Apa itu Investasi? Jangan Mudah Dibohongi. Ayo Datang Kesini!

MALANG KOTA – Barangkali, inilah event pertama yang bisa mengumpulkan 165 lembaga keuangan se-Malang Raya. Mulai perbankan, lembaga pembiayaan, hingga perusahaan efek, semuanya berkumpul dan berpameran di Malang Town Square (Matos), kemarin (18/11).

Event bertajuk Expo Industri Jasa Keuangan ini diinisiasi oleh Otoritas Jasa Keuangan (OJK) Malang bersama Forum Komunikasi Industri Jasa Keuangan (FKIJK) Malang. Kemarin, expo ini dibuka oleh Wakil Wali Kota Malang Sutiaji.

Dalam sambutannya, Sutiaji berharap, expo ini bisa mendongkrak angka inklusi keuangan di Kota Malang yang masih sekitar 73 persen. Begitu juga dengan tingkat literasi keuangan yang masih di kisaran 37 persen.

Dia mengatakan, saat ini, tak semua masyarakat paham dengan produk lembaga keuangan. Padahal, produk lembaga keuangan itu ”berseliweran” di sekitar masyarakat. ”Contohnya, BPJS (Badan Penyelenggara Jaminan Sosial). Wajib diikuti, tapi tidak (banyak orang) yang tahu cara penggunaannya,” kata Sutiaji.

Sementara itu, Kepala OJK Malang Widodo menegaskan pentingnya literasi keuangan. ”Kalau tidak meningkat, maka rentan dikelabui investasi ilegal,” ujarnya.

OJK juga menyediakan tenant bagi masyarakat Malang yang ingin mengonfirmasi penawaran-penawaran investasi beberapa pihak apakah hal tersebut legal atau tidak. ”Kita siap menjawab permasalahan keuangan masyarakat Malang. Jadi, bisa memanfaatkan momen ini,” ujarnya.

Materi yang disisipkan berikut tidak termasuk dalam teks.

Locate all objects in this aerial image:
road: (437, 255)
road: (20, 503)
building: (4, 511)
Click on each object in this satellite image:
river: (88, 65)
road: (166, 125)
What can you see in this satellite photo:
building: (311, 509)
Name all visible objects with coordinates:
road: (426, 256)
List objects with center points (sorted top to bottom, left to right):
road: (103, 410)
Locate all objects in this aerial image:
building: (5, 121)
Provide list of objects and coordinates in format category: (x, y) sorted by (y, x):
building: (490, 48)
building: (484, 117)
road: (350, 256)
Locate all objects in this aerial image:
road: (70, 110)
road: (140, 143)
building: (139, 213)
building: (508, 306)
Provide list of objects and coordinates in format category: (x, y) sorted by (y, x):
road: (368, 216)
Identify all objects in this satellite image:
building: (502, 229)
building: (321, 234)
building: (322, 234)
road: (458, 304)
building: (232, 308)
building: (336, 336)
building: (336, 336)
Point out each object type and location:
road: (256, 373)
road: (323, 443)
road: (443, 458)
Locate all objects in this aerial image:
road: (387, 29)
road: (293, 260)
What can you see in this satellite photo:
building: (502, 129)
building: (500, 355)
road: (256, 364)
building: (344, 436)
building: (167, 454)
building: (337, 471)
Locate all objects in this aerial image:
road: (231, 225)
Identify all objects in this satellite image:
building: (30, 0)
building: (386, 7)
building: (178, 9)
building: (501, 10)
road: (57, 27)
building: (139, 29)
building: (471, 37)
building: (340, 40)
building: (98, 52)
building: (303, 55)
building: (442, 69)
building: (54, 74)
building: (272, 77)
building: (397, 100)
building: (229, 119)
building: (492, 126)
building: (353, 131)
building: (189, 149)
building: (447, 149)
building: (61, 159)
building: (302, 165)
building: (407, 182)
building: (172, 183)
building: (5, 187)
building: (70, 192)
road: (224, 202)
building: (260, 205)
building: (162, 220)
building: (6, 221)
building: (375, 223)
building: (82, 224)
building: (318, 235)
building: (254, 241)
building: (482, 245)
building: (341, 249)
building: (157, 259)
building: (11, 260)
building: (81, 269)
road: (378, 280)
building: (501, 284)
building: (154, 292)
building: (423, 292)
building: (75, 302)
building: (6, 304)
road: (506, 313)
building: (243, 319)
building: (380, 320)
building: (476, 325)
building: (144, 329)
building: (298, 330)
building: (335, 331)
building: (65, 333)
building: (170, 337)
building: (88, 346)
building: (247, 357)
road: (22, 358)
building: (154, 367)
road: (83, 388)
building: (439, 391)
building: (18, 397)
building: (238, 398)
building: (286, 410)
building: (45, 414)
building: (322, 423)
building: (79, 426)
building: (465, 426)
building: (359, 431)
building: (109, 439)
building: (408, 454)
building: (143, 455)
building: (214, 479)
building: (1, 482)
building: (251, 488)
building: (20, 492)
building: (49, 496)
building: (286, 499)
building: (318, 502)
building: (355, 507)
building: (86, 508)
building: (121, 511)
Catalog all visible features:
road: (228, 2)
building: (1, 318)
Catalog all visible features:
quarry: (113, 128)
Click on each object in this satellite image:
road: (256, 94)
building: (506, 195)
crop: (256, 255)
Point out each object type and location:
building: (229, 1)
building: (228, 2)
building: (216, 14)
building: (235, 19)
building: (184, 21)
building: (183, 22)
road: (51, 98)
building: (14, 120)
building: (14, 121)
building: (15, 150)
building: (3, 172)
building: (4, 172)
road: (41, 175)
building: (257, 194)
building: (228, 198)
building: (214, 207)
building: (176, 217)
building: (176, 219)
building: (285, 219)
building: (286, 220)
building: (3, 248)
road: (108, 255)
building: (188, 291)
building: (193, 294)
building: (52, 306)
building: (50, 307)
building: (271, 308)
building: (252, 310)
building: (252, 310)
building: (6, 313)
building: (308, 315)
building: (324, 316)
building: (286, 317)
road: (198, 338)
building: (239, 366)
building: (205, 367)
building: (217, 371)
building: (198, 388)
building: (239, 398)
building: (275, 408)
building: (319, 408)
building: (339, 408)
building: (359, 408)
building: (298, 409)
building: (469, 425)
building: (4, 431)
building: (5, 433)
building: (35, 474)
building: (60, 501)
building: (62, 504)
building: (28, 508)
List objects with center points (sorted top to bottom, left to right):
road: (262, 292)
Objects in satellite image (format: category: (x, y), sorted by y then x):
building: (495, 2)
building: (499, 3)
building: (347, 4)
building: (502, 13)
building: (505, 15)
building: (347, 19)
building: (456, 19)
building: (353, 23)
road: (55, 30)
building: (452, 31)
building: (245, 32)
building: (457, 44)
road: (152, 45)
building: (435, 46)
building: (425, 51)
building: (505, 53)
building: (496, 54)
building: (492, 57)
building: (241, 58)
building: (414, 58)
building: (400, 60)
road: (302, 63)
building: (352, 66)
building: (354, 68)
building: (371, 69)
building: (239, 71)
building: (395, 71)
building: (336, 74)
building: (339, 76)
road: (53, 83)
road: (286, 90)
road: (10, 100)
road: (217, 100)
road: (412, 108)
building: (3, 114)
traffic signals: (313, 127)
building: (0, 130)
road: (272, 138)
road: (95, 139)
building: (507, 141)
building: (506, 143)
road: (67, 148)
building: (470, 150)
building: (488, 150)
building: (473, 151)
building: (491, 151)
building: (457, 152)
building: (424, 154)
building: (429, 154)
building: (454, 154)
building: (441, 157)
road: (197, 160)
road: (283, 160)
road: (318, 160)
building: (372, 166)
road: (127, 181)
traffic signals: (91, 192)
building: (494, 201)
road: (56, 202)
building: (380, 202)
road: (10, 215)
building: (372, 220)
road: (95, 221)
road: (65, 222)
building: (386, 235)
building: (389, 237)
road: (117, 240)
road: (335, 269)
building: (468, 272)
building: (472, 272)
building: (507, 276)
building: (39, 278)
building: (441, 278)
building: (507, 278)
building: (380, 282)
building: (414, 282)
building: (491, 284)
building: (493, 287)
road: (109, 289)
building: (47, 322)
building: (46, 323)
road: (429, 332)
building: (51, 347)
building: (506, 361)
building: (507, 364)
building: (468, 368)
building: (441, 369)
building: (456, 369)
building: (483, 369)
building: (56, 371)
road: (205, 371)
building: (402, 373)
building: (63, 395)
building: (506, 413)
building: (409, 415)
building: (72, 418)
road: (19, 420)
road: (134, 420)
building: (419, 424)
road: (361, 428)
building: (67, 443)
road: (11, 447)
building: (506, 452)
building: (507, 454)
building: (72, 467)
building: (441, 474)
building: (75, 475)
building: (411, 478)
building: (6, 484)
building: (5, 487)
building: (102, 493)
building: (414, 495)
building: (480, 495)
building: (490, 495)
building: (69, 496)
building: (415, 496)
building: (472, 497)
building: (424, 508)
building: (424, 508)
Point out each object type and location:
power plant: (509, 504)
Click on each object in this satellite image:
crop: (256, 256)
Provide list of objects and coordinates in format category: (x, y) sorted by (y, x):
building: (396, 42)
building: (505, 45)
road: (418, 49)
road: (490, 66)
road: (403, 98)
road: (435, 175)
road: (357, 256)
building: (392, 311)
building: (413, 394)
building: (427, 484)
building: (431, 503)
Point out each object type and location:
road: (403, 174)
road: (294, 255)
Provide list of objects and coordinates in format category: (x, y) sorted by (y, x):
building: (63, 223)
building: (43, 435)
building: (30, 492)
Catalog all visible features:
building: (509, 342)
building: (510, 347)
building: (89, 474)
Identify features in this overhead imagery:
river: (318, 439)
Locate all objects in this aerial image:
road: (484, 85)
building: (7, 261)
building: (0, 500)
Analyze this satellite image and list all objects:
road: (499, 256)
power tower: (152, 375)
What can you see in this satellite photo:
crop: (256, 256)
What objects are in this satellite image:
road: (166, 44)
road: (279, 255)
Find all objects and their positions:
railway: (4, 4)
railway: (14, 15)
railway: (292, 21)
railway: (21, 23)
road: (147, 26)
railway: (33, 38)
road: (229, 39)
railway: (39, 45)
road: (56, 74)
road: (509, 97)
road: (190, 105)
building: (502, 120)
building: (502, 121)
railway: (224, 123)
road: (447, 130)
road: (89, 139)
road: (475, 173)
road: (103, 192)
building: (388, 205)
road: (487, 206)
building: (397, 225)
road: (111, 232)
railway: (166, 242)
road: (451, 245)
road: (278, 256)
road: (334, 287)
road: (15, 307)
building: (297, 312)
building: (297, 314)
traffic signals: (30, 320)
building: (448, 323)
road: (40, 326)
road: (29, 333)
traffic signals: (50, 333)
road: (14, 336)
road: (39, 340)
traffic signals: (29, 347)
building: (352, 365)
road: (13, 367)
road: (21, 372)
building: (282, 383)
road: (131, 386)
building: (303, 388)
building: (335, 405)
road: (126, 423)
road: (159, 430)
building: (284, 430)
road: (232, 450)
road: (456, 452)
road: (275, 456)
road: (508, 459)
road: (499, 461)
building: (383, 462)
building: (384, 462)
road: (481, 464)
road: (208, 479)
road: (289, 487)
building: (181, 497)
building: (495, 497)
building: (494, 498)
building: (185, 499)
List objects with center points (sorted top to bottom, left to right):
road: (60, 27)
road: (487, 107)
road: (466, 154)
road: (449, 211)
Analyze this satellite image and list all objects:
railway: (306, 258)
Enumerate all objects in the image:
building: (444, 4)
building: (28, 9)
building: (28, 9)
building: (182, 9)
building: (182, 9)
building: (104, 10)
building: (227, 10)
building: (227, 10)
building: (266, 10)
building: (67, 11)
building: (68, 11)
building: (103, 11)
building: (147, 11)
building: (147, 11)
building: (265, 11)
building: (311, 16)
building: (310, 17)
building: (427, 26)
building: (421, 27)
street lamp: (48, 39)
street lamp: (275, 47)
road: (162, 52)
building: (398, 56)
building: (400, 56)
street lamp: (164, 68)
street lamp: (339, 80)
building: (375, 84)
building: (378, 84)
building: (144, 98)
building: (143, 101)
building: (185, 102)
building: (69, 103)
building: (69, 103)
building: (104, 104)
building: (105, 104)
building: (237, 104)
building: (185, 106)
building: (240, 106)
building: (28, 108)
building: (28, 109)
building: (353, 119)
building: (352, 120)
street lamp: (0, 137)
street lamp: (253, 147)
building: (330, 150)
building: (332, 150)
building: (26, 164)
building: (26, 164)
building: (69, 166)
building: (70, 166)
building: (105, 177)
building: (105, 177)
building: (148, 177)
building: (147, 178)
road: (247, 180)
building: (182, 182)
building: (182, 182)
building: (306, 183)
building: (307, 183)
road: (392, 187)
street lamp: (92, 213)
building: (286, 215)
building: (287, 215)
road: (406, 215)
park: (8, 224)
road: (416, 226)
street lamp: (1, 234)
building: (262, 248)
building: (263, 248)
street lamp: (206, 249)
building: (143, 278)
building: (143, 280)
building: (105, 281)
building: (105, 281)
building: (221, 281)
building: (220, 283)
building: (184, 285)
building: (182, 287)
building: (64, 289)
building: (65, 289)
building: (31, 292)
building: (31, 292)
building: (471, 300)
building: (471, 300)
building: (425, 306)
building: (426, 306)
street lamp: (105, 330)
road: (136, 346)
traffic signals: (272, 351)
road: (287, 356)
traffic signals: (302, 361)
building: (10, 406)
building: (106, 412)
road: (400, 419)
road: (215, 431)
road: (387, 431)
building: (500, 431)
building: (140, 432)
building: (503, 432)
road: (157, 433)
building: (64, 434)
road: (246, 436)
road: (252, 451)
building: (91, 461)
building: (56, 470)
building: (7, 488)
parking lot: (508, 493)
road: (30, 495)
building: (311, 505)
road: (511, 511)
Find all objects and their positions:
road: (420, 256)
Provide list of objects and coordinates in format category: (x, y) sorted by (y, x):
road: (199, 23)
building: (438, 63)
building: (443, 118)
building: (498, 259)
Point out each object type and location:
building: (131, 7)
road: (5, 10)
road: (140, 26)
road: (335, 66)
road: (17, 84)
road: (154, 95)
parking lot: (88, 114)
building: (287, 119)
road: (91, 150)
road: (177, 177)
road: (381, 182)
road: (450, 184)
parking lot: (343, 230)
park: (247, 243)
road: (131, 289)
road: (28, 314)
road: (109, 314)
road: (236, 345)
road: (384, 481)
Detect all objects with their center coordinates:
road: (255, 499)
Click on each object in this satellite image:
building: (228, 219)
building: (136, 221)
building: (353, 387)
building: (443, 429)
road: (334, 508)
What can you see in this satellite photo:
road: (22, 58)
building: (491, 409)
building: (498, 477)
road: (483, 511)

Sementara itu, Ketua FKIJK Malang Yessi Kurnia mengatakan siap membimbing masyarakat untuk lebih mengenal lembaga keuangan yang legal dan di bawah pengawasan OJK. ”Melakukan literasi dan inklusi pada masyarakat sekitar kita bahwa dalam supervisi OJK lembaga keuangan tidak hanya perbankan,” ujarnya.

Adapun, 165 lembaga keuangan yang mengikuti Expo IJK terdiri atas 42 bank umum, 1 Pegadaian, 51 BPR dan BPRS, 16 pasar modal, 30 pembiayaan, 22 asuransi, 1 dana pensiun, dan 2 BPJS. Ke depan, Yessi berharap acara seperti ini tidak hanya berbentuk expo, tapi acara yang lebih membumi.

”Selain bisnis profit, juga memberdayakan masyarakat agar tidak terjebak investasi ilegal yang nantinya akan merugikan masyarakat sendiri,” pungkasnya.